Reichlin’s preliminary research showed that in 1850 Louis Agassiz had commissioned these daguerreotypes under the mantle of authority provided by his position at Harvard University. Photography was just at its beginning then, and he used the project to prove his polygenic theory: that different human races had evolved separately and that white people were superior to others. Thus, the plate daguerreotypes of Renty and Delia (alongside those seized during the same photographic sessions from other enslaved people—Drana, Alfred, Jack, George Fassena, and Jem) are unlike other daguerreotypes commissioned by enslavers, which aimed to portray slavery as a paternalistic and benevolent form of white rule. These images had a different purpose: to capture in silver plates the inherent “truth” of white superiority. Stripping Renty, Delia, and the others bare in front of the camera was part of Agassiz and his collaborators’ plan: to let what they considered the naked truth of Black inferiority imprint itself directly from the bodies to the photographic plate, without the interference of clothing or other props that were frequently used in photographers’ studios. “If it is a shock to see full frontal nudity in early American photography,” writes the photography scholar and curator Brian Wallis, “it is even more surprising to see it without the trappings of shame or sexual fantasy.”

Until Lanier stepped forward and claimed that these were her ancestors, the daguerreotypes had been assumed to be the private property of Harvard University. That Lanier’s multiple attempts to communicate with representatives of university institutions were rebuffed testifies to the gravity and endurance of the institutional afterlife of slavery. Harvard’s dismissal of Lanier brings to mind Jewish German philosopher Walter Benjamin’s observation that when history is written by the victorious at the expense of the victims and survivors, the spoils become “cultural treasures.” Only the victorious are permitted to claim as legally theirs what was seized from others. The latter were deprived of their freedom and rights and continue to live under the institutional conditions that make their grievances go unheard. Should academic institutions base their ownership claim on the victors’ justice?

In March 2021 Lanier’s lawsuit was dismissed by a Massachusetts court. Though an appeal is pending, the court confirmed not only Harvard’s ownership of the daguerreotypes, but also the terms and the stake of the case. The court’s decision centered the question of possession—to whom does Renty Taylor’s daguerreotype belong? Yet Harvard came to “possess” these photographs through a cultural logic of wealth, property, and ownership that flows directly from slavery and preserves its lingering presence in our own era. Against this logic, I propose that we ask different questions. What if we insist on treating Renty as the person who was used against his will for others to extract an image of his enslavement, rather than as the object that was seized from him? Then, we must ask, where and with whom will Renty find peace and recognition of his rights?  

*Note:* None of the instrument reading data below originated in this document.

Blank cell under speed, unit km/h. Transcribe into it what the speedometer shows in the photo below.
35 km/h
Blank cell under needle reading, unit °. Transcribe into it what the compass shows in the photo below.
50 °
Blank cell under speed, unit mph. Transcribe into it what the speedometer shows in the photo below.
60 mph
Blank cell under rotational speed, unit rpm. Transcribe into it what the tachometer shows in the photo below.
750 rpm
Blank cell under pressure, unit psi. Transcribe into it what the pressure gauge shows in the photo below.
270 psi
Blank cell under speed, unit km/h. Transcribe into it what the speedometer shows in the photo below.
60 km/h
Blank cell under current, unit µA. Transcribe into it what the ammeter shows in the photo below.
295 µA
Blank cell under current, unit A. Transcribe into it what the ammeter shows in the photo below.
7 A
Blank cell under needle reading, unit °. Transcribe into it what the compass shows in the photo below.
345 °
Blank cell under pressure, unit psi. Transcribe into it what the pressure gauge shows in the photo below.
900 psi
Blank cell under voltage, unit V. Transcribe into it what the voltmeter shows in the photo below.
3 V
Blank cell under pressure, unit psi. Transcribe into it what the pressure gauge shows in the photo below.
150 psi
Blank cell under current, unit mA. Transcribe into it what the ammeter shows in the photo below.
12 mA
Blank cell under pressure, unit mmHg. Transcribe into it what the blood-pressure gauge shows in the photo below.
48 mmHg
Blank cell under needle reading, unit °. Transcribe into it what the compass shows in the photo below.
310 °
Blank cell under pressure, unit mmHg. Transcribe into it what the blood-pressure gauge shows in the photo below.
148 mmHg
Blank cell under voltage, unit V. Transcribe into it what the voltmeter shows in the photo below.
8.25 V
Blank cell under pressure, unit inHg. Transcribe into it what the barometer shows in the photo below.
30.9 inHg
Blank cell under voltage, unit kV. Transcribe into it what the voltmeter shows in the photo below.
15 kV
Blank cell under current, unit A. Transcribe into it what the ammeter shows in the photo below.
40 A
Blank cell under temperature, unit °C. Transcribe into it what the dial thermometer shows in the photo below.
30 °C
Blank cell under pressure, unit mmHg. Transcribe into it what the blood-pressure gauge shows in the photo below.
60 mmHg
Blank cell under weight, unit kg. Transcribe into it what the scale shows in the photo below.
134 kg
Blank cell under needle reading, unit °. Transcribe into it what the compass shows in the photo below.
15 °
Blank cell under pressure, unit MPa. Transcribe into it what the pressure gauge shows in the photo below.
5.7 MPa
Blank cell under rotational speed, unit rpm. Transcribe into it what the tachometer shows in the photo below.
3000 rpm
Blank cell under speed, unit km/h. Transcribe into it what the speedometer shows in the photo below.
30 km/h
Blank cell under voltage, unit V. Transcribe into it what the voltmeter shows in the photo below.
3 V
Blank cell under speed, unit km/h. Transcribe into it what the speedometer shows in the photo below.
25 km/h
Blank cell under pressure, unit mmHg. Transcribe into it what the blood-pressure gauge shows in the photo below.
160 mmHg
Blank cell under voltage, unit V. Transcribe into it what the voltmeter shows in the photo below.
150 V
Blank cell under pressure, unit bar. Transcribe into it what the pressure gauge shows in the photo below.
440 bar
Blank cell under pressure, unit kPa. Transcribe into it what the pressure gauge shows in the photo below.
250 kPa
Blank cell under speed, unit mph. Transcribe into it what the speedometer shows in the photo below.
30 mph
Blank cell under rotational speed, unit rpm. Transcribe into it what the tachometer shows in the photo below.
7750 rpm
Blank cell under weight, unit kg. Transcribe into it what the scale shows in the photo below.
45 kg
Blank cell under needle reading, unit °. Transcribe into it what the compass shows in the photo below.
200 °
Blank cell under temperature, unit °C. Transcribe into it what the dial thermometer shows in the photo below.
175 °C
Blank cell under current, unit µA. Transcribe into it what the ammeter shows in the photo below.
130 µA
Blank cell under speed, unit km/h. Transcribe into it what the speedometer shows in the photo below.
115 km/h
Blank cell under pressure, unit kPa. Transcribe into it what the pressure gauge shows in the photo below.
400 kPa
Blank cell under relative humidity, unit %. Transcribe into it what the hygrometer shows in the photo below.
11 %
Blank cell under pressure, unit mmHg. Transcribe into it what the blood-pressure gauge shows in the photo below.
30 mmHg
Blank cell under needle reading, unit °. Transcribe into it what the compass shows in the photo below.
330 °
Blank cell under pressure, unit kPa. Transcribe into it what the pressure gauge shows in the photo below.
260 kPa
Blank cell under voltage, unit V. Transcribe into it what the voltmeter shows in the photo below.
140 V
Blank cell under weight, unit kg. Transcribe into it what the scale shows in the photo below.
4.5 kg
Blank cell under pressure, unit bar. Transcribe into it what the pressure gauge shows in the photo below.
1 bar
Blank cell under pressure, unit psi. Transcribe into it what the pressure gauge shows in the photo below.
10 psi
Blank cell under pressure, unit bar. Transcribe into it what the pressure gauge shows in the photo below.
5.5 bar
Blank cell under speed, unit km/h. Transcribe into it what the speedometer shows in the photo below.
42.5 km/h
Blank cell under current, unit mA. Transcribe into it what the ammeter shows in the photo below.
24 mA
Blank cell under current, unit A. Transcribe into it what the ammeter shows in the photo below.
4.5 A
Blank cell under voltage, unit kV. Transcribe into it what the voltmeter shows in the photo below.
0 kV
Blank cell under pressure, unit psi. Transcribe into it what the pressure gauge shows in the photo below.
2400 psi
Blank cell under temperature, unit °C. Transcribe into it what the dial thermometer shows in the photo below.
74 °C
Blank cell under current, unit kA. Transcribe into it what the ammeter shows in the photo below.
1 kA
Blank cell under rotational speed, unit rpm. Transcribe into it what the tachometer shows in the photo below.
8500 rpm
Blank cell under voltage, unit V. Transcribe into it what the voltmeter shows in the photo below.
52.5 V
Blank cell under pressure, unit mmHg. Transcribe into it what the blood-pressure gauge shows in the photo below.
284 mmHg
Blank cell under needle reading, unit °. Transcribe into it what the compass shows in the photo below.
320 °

The history of object restitution offers some guidance here as a form of historical accountability. It reminds us that the photograph is a social document, rather than an object to be possessed. I argue that, in their social contexts, both the taking of the daguerreotype and its continued ownership and display by Harvard University constitute crimes against humanity that need to be redressed. The daguerreotypes are not property that can be owned, but ancestors who need caretaking. This understanding is the only way forward if we wish to repair the harms of enslavement.